Horn, W. (1963) Flower colour inheritance in some Iridaceae. Naturwissenschaften 50(15): 527-528.

Red and yellow Chasmanthe floribunda

The South African Chasmanthe floribunda (Salisb.)N.E.Br., is a common garden plant in southern Australia. It could be called a low-care relative of Gladiolus, in the family Iridaceae. The wild-type has an orange-red perianth with some yellow on the perianth tube, a purple inflorescence axis and purple anthers. But some of the plants in cultivation have a completely yellow perianth and yellow anthers, with a green inflorescence axis.


I have examined perianths of both flower types under a light microscope at 200X. The red anthocyanin pigment was dispersed through the cell sap in the red flowers, but could not be found in the yellow flowers; the yellow pigment (presumably a carotenoid) was concentrated in chromoplasts in both red and yellow flowers.

Yellow variant

No plants with intermediate flower colour were observed, although the species regenerates freely from self-sown seed (to the extent of becoming a weed of native vegetation). Because of this clear distinction, the yellow variant had been formally named as C. floribunda var. duckittii by Louisa Bolus (1933).

Apart from its lack of red pigment, the yellow variant is indistinguishable from the wild-type in its morphology. De Vos (1985) had suggested that the portion of the perianth tube below the insertion of the stamens (the hypanthium) was shorter in the yellow flowers but did not cite any measurements. However, flowers that I have measured in suburban Adelaide gardens and roadside populations in the Adelaide hills have hypanthium lengths of 9-11 mm, irrespective of their flower colour.

Experimental crosses
The red pigment is also absent from the plumule of the seedling and etiolated shoots emerging from the corms; they are cream in this variant but reddish-tinted in wild-type plants. This suggested the simple experiment of crossing red- and yellow-flowered plants and scoring their progeny at germination for pigment.

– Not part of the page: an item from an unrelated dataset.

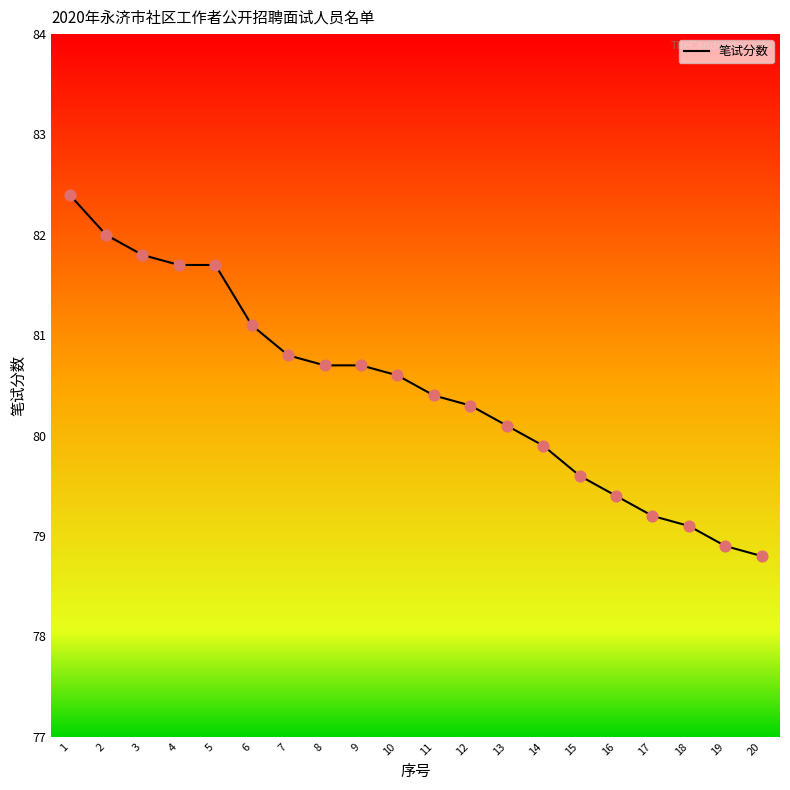

What is the ratio of the value at 2 to the value at 13?

1.0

Cross pollination was carried out between a ‘red’ and a ‘yellow’ plant; reciprocal crosses were made to check for any apomixis or accidental self-pollination.

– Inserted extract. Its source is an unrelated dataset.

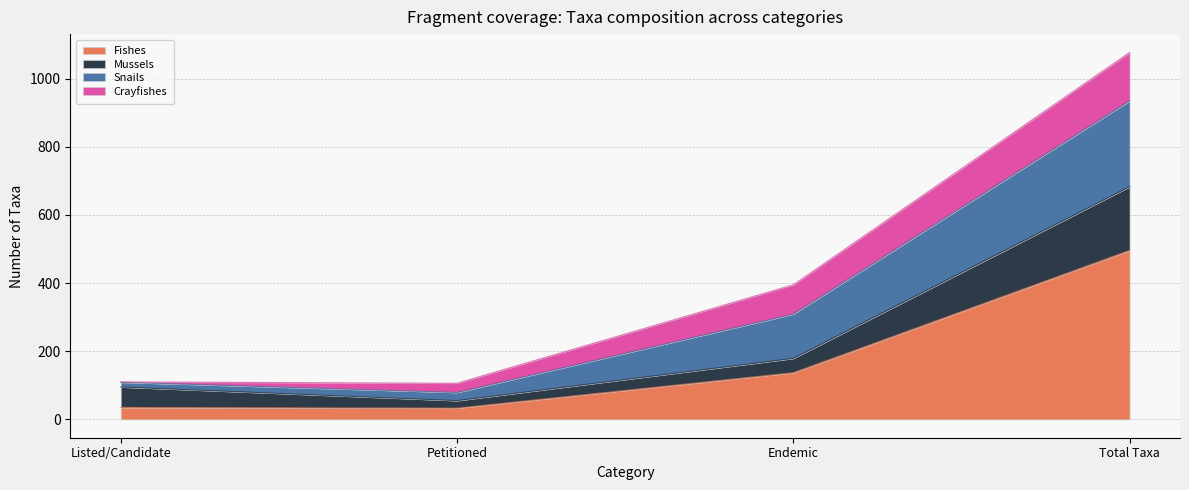

How many lines are shown in the chart?

4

  • Flowers of a ‘red’ were pollinated with pollen from a ‘yellow’
    Result: 30 ‘red’ seedlings, 32 ‘yellow’
  • Flowers of a ‘yellow’ were pollinated with pollen from a ‘red’
    Result: 31 ‘red’ seedlings, 35 ‘yellow’

These results are in accord with a 1:1 ratio (Chi-square 0.281, yielding a probability of 0.595). Four randomly selected plants from each of the ‘red’ and ‘yellow’ seedlings were grown through to flowering; all four scored as red produced wild-type red flowers, all those scored as yellow produced pure yellow. No intermediates between red and yellow were produced in the experiment.

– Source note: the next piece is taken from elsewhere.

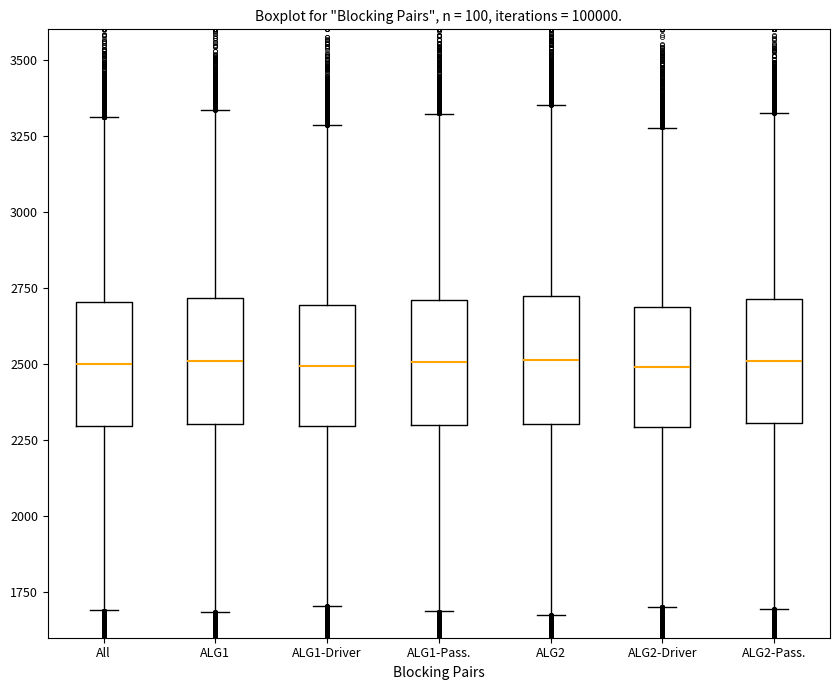

Where is the upper edge of the box for ALG2 on the y-axis? The values are not printed on the chart, so give them approximately, as read against the axis.

2700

The simplest hypothesis is that a single gene is involved, with red fully dominant over yellow; the red plant used in the cross must therefore have been a heterozygote to give the observed 1:1 ratio in the F1. Selfing of the two plants used in the experiment was not succesful due to self-incompatiblility (which is very common in Iridaceae).

From this I concluded that yellow-flowered C. floribunda plants do not warrant formal taxonomic recognition. They are acyanic (i.e. anthocyanin lacking) variants, analogous to the white-flowered forms of many garden ornamentals that are no longer formally recognised except at the level of cultivars. This experiment was first published in December 1998 on my old website, which is archived here by the Wayback Machine, and the conclusion was also mentioned in the Horticultural Flora of South-Eastern Australia. My only rethink since then has been that there is a bit of variation in the intensity of the red flowers; possibly the more intense ones are homozygous for the wild-type allele and the paler ones with more yellow visible on the tube are the heterozygotes.

Bolus, L. (1933) Plants – new or noteworthy. South African Gardener 23: 46-47.
Cooke, D.A. (2005) Iridaceae. In Spencer, R.D., Horticultural Flora of South-Eastern Australia 5: 196-262.

de Vos, M.P. (1985) Revision of the South African genus Chasmanthe (Iridaceae). South African J. Botany 51: 253-261.